The next step is for the Department of Public Works to erect signs. There is no enforcement until then.

He said in the resident-driven program, at least 70 percent of the households in a proposed district must sign a petition to qualify, as well as 70 percent of the households on each block in the proposed district.

Mr. Holloway said tenants may sign petitions.

While no proof of residency is required when a person signs a petition, Mr. Holloway said he verifies those who sign by either calling the residence, or sending a postcard to the name/address.

If the latter is returned by the postal service, he knows the signee does not live there.

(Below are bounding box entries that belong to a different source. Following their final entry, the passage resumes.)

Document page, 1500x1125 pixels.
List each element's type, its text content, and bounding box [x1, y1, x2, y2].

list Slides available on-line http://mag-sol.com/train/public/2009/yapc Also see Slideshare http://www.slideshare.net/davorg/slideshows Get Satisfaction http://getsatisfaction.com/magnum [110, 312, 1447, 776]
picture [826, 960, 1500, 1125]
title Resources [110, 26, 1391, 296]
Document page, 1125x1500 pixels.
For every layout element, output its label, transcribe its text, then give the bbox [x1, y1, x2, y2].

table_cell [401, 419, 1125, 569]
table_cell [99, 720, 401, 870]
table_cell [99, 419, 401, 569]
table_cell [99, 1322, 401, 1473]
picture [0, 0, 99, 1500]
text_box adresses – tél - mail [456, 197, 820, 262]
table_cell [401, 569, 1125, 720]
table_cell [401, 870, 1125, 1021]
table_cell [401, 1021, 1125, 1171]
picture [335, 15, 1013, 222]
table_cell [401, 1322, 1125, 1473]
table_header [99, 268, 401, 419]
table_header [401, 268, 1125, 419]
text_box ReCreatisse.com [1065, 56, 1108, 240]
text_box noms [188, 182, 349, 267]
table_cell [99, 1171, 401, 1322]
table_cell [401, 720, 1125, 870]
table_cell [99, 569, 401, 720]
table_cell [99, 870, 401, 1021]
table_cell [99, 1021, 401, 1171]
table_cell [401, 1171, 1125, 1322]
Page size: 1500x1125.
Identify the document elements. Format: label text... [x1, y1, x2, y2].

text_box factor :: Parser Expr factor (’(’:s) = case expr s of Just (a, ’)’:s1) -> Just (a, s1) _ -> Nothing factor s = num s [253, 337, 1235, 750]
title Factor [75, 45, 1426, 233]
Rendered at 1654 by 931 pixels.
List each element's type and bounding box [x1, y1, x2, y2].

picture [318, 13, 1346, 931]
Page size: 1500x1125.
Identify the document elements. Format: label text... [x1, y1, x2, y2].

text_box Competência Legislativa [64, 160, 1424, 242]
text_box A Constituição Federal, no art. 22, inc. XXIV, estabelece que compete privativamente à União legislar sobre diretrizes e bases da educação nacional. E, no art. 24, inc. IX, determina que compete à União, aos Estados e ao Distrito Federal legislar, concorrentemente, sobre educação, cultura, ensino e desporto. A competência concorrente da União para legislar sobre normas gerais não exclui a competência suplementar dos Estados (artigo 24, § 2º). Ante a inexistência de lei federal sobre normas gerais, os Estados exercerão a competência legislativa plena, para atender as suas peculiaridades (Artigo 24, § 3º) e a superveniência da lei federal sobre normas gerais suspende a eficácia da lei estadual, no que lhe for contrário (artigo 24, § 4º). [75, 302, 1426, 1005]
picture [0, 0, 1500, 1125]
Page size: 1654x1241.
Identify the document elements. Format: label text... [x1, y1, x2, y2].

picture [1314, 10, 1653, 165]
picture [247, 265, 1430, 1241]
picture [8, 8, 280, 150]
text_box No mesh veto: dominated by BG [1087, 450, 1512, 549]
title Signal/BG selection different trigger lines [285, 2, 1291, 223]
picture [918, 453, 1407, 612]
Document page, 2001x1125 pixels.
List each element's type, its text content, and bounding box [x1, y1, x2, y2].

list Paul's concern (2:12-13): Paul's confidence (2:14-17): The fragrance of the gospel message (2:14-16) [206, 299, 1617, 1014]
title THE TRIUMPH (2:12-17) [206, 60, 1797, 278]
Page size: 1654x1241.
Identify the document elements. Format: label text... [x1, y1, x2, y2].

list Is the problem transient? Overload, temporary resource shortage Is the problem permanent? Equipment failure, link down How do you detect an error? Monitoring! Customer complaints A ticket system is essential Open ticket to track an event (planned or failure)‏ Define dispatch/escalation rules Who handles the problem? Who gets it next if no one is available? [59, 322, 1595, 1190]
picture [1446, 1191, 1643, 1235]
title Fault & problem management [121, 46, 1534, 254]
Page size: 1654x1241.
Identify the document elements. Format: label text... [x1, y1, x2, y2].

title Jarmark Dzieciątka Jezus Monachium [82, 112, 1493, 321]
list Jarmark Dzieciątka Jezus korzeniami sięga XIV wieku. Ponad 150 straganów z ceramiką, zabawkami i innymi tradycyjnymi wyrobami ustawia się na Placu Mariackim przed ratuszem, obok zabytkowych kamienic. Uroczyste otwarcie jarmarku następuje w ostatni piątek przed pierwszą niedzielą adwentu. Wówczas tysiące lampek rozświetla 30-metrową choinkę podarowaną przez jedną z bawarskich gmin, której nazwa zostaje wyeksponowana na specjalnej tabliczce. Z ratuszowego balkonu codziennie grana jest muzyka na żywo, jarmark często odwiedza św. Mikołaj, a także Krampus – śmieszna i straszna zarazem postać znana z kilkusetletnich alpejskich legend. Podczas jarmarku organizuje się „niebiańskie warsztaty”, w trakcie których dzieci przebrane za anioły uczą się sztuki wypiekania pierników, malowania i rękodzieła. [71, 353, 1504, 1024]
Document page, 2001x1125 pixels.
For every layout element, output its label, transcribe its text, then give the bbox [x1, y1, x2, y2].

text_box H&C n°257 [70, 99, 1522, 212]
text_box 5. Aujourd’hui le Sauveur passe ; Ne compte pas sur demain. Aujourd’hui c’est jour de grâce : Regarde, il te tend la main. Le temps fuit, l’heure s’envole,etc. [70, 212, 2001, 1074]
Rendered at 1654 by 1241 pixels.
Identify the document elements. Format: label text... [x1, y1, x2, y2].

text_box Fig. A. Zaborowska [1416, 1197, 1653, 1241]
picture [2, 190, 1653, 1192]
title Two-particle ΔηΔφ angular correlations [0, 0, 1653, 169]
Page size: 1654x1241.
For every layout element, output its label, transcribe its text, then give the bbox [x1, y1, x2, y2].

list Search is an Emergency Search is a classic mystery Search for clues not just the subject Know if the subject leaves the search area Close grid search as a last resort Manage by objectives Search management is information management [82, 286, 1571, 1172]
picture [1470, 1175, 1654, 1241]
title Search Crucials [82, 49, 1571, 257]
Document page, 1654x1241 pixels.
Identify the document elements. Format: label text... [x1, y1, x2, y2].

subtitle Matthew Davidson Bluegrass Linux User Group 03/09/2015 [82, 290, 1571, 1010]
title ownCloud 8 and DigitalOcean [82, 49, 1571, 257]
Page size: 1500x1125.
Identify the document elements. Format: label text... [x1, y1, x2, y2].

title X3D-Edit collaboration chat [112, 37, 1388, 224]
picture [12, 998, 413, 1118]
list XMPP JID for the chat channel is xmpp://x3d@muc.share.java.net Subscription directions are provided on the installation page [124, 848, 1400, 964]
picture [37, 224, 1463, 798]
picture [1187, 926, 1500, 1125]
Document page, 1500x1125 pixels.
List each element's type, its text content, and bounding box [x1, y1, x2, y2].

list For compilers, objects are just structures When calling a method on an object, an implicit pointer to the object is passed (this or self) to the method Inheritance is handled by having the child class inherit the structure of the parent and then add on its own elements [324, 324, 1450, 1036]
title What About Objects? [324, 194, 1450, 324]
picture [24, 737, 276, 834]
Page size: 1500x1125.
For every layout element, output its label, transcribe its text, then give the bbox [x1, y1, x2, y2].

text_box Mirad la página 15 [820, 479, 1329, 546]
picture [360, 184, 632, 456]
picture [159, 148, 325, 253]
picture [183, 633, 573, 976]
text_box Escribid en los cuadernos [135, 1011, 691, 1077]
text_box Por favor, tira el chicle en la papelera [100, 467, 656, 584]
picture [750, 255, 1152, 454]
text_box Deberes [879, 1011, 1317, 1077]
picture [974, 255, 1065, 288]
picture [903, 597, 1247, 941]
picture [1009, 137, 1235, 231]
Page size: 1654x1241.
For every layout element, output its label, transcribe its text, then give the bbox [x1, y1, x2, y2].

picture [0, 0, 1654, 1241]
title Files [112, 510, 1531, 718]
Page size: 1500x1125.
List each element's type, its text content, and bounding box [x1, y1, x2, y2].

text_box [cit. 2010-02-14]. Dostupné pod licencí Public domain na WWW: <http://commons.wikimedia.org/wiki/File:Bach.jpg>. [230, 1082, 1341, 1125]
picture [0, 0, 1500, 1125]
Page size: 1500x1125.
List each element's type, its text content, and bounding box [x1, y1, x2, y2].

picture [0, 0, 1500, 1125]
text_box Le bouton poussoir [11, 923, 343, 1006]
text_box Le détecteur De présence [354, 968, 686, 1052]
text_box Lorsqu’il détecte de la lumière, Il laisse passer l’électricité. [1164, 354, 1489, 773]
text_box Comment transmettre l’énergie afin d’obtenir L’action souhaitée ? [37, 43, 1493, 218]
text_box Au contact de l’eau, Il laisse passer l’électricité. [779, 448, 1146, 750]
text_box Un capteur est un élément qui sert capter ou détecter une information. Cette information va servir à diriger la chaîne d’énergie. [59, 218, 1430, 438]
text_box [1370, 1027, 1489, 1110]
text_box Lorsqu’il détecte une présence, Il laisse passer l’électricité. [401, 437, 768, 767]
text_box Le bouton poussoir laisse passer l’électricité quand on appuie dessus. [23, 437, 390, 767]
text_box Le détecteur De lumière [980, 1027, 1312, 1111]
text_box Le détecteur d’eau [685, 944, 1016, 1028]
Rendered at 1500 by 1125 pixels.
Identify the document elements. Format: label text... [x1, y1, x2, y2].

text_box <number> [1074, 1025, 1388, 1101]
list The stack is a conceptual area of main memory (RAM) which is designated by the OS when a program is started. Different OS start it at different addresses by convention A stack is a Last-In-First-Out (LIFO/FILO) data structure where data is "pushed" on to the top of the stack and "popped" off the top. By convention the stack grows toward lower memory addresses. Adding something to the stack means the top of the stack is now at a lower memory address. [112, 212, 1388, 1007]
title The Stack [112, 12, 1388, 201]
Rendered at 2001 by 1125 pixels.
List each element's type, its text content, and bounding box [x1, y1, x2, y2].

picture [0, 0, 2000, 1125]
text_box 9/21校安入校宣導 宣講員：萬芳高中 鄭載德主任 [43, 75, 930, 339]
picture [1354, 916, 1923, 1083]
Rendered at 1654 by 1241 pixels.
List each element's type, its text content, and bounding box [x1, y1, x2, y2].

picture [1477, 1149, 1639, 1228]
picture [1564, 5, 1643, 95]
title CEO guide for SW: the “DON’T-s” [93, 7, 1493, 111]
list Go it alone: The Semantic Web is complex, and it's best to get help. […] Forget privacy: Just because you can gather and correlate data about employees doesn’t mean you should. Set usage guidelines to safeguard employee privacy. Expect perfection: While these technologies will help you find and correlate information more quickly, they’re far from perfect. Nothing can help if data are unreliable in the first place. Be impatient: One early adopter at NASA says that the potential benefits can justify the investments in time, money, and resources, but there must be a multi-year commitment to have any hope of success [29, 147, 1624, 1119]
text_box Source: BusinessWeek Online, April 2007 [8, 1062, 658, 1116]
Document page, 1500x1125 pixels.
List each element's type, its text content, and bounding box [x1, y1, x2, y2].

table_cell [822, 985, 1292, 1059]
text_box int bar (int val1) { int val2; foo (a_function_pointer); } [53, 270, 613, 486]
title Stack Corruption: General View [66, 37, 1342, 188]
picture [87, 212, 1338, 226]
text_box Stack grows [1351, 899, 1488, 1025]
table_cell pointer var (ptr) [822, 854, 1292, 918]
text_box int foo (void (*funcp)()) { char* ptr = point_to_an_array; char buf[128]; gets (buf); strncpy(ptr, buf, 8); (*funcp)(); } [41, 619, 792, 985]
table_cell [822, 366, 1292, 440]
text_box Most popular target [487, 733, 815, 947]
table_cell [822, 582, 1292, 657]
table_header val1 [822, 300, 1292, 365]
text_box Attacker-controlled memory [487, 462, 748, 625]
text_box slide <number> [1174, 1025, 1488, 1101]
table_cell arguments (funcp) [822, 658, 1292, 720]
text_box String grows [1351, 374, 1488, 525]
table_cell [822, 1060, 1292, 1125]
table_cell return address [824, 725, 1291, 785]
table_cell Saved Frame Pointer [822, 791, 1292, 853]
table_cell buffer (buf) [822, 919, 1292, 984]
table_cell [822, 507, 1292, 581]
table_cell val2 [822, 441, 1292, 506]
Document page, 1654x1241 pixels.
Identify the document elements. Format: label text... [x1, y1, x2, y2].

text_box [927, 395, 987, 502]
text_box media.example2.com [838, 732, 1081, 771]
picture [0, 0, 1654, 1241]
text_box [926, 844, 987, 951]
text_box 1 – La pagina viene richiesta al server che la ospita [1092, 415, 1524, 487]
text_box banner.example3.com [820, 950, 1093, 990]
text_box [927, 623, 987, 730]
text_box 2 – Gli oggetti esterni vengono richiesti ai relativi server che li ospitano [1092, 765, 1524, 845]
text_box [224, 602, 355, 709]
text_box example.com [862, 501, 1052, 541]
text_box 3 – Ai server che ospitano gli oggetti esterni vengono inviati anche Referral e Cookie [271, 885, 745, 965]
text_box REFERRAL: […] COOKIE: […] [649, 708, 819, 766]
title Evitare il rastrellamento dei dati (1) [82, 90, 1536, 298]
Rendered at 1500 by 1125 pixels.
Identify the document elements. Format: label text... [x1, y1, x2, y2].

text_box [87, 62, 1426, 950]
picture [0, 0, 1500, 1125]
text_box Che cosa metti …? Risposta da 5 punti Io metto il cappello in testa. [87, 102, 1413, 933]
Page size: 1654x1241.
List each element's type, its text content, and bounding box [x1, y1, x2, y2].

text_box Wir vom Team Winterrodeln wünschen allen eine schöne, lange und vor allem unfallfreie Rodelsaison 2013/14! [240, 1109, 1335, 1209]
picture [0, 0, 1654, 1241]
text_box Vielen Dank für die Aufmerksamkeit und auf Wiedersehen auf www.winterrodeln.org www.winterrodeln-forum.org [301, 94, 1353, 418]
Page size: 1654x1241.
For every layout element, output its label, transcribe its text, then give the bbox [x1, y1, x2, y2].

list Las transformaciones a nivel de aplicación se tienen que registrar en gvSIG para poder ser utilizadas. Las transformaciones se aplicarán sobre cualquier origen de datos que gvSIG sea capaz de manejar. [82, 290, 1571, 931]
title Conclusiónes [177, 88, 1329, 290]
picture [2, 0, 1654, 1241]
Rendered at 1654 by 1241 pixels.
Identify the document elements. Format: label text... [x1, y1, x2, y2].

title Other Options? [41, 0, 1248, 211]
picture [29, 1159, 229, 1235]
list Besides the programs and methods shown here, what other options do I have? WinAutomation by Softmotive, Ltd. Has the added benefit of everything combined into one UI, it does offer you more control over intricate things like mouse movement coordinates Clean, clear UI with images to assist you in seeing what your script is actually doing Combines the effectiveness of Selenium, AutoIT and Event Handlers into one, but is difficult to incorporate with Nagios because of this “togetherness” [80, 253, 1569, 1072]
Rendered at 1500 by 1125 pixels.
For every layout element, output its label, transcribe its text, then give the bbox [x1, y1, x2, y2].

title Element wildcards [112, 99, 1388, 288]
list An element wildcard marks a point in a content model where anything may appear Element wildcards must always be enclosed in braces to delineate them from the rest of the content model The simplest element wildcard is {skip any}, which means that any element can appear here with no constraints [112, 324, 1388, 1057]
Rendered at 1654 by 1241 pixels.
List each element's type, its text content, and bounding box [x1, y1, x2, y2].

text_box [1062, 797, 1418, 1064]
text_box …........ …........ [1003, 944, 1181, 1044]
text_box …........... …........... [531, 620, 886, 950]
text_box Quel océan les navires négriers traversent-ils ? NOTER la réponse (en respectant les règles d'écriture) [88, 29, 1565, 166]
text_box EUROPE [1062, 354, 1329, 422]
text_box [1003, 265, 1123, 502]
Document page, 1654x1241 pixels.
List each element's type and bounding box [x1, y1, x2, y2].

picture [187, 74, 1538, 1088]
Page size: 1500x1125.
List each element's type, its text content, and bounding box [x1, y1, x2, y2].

On July 22, there was a public hearing before the Planning Commission on a proposed residential permit parking area from South 22nd St. to South 29th St.

Mr. Holloway said he expects the Planning Commission to issue a recommendation on Aug. 5 which would then be sent to city council.

Enforcement would be from noon to midnight, Monday through Saturday, with a two-hour grace period. The latter is the amount of time a non-permit holder would be permitted to park during enforcement hours.

At that hearing, a letter from the board of directors of the South Side Chamber of Commerce was formally presented as public testimony, chamber board and forum member Thom Barry said.

In the letter, the chamber recommends these actions regarding residential permit parking:

1. Approve a thorough and comprehensive review and update of the residential permit parking program set forth in the city’s Code of Ordinances;

2. Require that all renters submit a valid, current and signed rental agreement with any response for any South Side parking permit survey;

3. Direct the City Planning staff to identify and assist the South Side with the requirements needed to establish one overall permit parking zone for the entire Flats neighborhood that includes all property owners, businesses, and tenants.

Next, Peter Kreuthmeier read a brief update from chair Tracy Myers of the Development Review Committee (DRC).

She wrote that the proposed redevelopment of the Brewhouse (the former Duquesne Brewery) was received with enthusiasm by most of the people at an information session attended by several DRC members.

The project will restore a large chunk of real estate, and put it to good use.

The development team is working to find spaces off site to meet the city’s parking requirements that cannot be met on-site.

To an inquiry about the neighborhood plan, forum Chair Hugh Brannan said it will be discussed at the Sept. 9 forum meeting.

Next, Mary Ellen Solomon, Duquesne University’s director of government relations, said she is working with South Side’s Chamber of Commerce and the Community Council to organize the first party for residents and students at the South Side Welcome Center, 1100 East Carson St ., on Oct. 22.

She is also talking with Barbara Rudiak and Jennifer Holliman of the Community Council about ways to engage students in neighborhood volunteer and service projects.

Ms. Solomon is also working with Ms. Holliman on information to distribute to students about living in the neighborhood.

In announcements, the third Annual South Side Garden Tour will be held from 11 a.m. to 4 p.m. on Sunday, Aug. 17. The self-guided tour is rain or shine.

The South Side Chamber of Commerce’s Summer Golf Classic to benefit the South Side Welcome Center will be held on Sept. 8 at the Pittsburgh National Golf Club in Gibsonia.

To register, call 412-431-3360. Visit http://www.southsidechamber.org for more information.

The Brashear Association will hold its 97th Annual awards luncheon on Oct. 23. More details to follow.

At meeting’s end, city Councilman Bruce Kraus stopped by to briefly report on the “Annual Bureau of Public Safety Report” issued the previous day.

Of the six police zones, Zone 3 -- which includes South Side -- had the second most calls.

Zone 3 also had the most traffic stops, and the most Part 2 crimes, which includes burglaries, robberies, and car break-ins.

Zone 3 had the second most arrests of the six zones, and the most DUI arrests.

Mr. Kraus also said Stephen Bucar was confirmed unanimously that day as the city’s public safety director.

“He is a really, really great choice,” he said, noting Mr. Bucar lives in the South Side.

The next forum meeting will be on Sept. 9.